-- What to produce --
For the entries below, the result should be an exact transcription of the lines from the one with "READ: Psalm 33:12-22" up to and including the one with "In today’s reading", and only those.
|---|
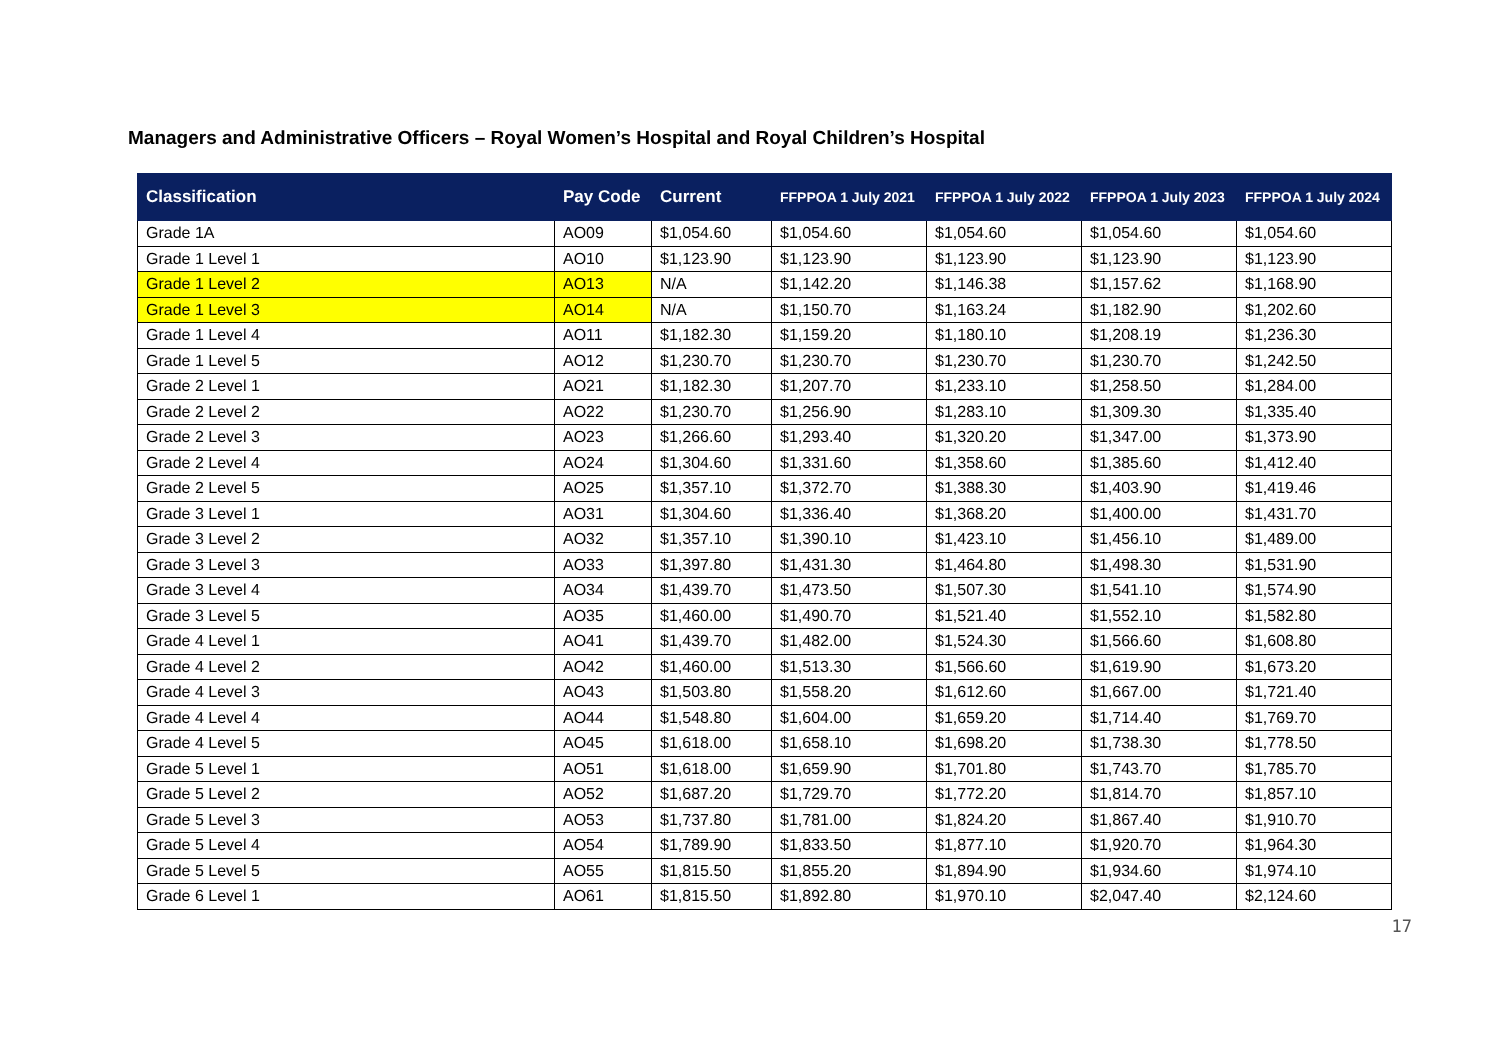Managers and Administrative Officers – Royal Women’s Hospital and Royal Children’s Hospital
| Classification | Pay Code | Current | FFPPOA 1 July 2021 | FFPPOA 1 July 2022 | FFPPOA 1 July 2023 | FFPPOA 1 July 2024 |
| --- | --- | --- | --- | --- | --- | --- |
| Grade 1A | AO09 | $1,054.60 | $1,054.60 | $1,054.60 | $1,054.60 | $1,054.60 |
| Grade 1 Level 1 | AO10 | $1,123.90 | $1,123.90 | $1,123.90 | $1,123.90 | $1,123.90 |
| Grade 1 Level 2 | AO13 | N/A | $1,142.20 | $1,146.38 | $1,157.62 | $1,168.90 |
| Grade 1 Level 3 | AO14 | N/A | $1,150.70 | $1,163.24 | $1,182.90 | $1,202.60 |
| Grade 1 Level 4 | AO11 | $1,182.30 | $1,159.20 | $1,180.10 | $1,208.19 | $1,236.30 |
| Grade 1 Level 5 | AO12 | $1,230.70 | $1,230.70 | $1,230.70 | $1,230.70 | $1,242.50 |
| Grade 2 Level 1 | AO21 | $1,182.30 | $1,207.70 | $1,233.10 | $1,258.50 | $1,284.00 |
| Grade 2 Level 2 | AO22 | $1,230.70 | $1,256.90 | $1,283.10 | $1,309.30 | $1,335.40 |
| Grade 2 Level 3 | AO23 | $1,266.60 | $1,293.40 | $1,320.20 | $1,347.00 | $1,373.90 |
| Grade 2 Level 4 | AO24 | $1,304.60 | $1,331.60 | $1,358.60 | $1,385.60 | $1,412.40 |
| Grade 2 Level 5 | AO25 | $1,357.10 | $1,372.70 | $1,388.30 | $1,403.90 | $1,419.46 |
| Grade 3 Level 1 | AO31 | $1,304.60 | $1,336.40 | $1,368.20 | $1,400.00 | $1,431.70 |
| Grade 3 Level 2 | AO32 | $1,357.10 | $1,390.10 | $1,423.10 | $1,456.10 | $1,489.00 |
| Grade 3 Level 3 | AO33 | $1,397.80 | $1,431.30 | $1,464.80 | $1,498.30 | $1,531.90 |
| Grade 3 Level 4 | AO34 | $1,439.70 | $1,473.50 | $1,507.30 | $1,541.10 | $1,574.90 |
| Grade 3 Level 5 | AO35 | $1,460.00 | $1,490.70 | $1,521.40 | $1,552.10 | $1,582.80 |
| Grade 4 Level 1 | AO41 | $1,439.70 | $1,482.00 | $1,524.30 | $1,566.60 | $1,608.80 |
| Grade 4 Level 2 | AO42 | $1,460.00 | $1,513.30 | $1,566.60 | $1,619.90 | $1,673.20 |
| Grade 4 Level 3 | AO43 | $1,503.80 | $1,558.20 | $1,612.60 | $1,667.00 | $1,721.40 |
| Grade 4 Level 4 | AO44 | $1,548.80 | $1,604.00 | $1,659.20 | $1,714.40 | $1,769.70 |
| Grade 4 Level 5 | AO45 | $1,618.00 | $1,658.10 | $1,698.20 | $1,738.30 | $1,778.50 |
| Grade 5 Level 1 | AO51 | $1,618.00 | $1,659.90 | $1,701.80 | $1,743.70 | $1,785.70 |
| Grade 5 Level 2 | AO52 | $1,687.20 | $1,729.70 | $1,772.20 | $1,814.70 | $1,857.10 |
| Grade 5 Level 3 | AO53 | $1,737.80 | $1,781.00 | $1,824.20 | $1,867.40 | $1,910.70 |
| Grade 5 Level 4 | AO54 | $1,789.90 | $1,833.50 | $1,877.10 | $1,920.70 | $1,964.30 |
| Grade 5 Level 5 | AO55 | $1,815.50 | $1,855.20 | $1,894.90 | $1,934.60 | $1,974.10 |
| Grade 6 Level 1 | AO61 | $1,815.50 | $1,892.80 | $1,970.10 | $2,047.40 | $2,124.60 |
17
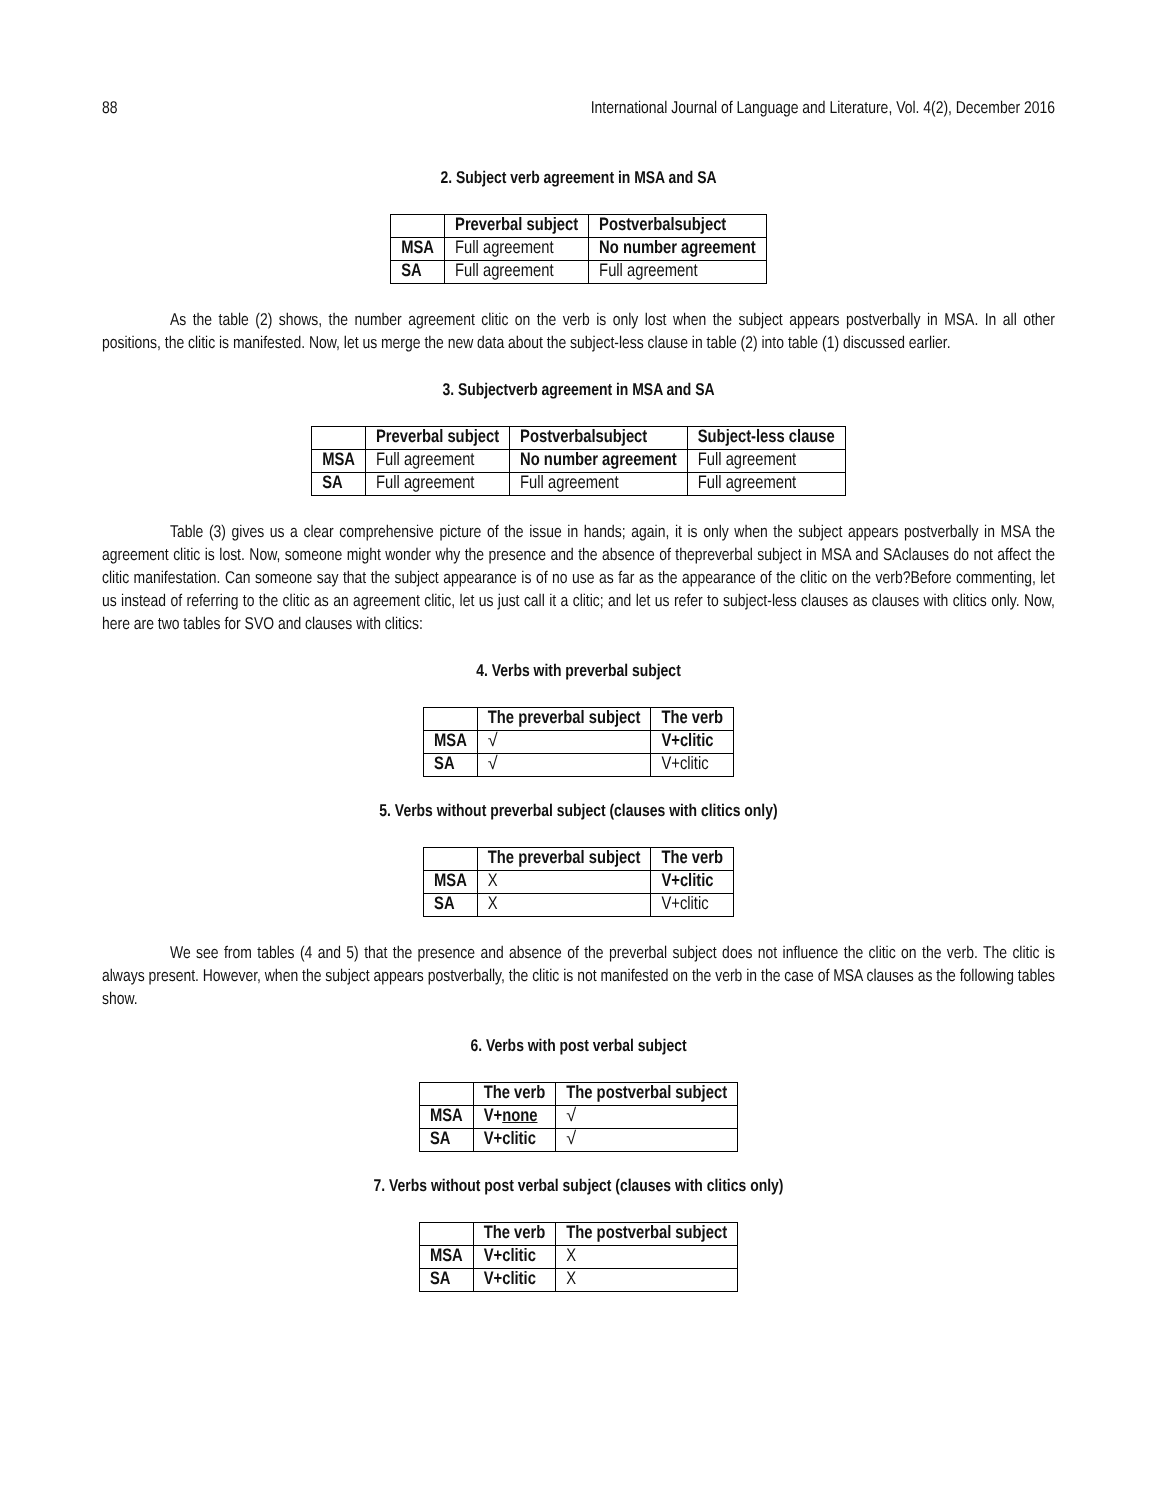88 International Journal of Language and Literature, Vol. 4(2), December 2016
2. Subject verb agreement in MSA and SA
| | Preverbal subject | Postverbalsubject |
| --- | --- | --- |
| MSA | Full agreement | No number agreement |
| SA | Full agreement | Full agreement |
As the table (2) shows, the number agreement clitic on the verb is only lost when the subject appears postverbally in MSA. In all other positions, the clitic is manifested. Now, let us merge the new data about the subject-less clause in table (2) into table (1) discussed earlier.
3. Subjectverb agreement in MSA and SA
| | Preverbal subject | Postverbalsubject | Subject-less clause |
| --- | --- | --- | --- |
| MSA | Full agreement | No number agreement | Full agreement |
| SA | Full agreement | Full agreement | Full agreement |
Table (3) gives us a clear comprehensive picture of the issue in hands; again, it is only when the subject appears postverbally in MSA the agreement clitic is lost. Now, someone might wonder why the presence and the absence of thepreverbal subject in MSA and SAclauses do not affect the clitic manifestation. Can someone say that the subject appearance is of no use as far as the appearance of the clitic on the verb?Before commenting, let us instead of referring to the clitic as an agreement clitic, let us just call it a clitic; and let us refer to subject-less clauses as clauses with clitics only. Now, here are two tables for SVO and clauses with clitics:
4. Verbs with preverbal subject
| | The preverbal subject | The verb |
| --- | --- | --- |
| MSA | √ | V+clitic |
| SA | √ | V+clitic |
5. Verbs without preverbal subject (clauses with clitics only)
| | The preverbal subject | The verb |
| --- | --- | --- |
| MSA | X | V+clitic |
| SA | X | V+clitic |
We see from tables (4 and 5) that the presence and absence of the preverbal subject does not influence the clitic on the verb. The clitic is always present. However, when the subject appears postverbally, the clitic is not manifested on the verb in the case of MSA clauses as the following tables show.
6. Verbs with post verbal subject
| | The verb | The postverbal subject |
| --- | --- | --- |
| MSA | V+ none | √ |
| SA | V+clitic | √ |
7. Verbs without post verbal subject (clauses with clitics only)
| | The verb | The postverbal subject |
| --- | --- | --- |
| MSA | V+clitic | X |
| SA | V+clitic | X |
|---|
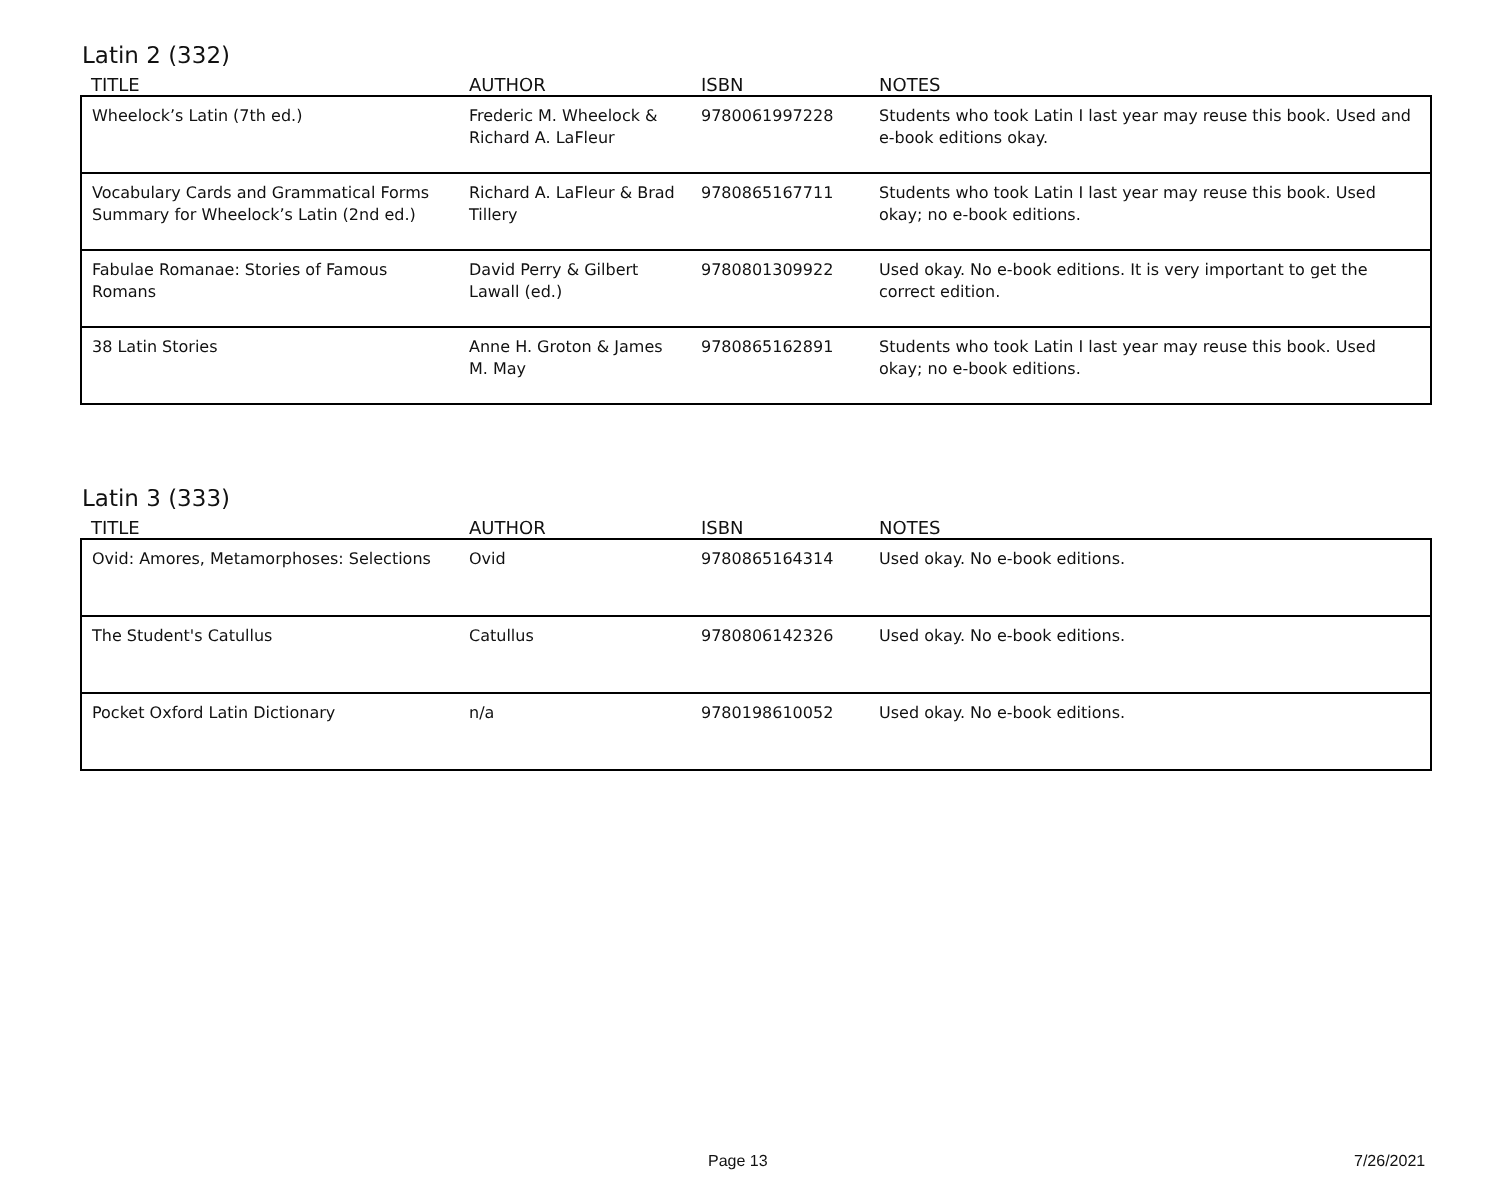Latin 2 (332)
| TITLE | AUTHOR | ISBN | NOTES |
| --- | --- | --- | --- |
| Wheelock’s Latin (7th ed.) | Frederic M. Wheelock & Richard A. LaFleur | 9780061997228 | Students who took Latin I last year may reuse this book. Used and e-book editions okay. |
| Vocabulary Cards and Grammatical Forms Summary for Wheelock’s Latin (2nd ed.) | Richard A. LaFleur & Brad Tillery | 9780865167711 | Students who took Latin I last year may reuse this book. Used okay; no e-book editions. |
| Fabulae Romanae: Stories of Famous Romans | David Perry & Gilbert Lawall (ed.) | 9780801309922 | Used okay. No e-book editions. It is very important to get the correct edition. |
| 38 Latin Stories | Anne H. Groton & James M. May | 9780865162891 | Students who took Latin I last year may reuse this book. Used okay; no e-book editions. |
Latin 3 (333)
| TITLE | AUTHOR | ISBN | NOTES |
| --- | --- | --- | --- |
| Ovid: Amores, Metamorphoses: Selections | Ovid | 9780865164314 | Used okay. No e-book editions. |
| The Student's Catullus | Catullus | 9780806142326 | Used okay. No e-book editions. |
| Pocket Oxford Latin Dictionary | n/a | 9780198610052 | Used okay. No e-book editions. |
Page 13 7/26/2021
|---|
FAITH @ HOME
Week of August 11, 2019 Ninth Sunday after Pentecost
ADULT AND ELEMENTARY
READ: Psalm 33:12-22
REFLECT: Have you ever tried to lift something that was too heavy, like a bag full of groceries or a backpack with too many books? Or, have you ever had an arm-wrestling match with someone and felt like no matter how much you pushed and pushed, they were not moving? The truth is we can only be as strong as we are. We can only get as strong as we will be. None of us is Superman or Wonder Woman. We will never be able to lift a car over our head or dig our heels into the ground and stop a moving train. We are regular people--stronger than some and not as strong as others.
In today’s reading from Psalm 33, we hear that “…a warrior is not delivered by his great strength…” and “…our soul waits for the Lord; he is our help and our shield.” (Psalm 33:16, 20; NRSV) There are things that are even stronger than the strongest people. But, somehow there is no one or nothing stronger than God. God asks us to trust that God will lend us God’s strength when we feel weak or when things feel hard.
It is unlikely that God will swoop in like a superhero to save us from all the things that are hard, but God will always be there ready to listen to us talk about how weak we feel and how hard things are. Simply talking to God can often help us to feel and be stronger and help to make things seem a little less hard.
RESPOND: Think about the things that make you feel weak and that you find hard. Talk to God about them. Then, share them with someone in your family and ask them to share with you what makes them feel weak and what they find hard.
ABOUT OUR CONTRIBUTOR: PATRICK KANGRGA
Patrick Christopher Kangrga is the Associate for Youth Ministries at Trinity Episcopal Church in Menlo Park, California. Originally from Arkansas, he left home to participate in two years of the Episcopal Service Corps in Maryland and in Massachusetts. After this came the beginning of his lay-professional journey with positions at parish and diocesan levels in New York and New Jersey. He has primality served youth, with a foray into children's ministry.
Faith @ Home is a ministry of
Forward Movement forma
|---|
-- Task response --
READ: Psalm 33:12-22
REFLECT: Have you ever tried to lift something that was too heavy, like a bag full of groceries or a backpack with too many books? Or, have you ever had an arm-wrestling match with someone and felt like no matter how much you pushed and pushed, they were not moving? The truth is we can only be as strong as we are. We can only get as strong as we will be. None of us is Superman or Wonder Woman. We will never be able to lift a car over our head or dig our heels into the ground and stop a moving train. We are regular people--stronger than some and not as strong as others.
In today’s reading from Psalm 33, we hear that “…a warrior is not delivered by his great strength…” and “…our soul waits for the Lord; he is our help and our shield.” (Psalm 33:16, 20; NRSV) There are things that are even stronger than the strongest people. But, somehow there is no one or nothing stronger than God. God asks us to trust that God will lend us God’s strength when we feel weak or when things feel hard.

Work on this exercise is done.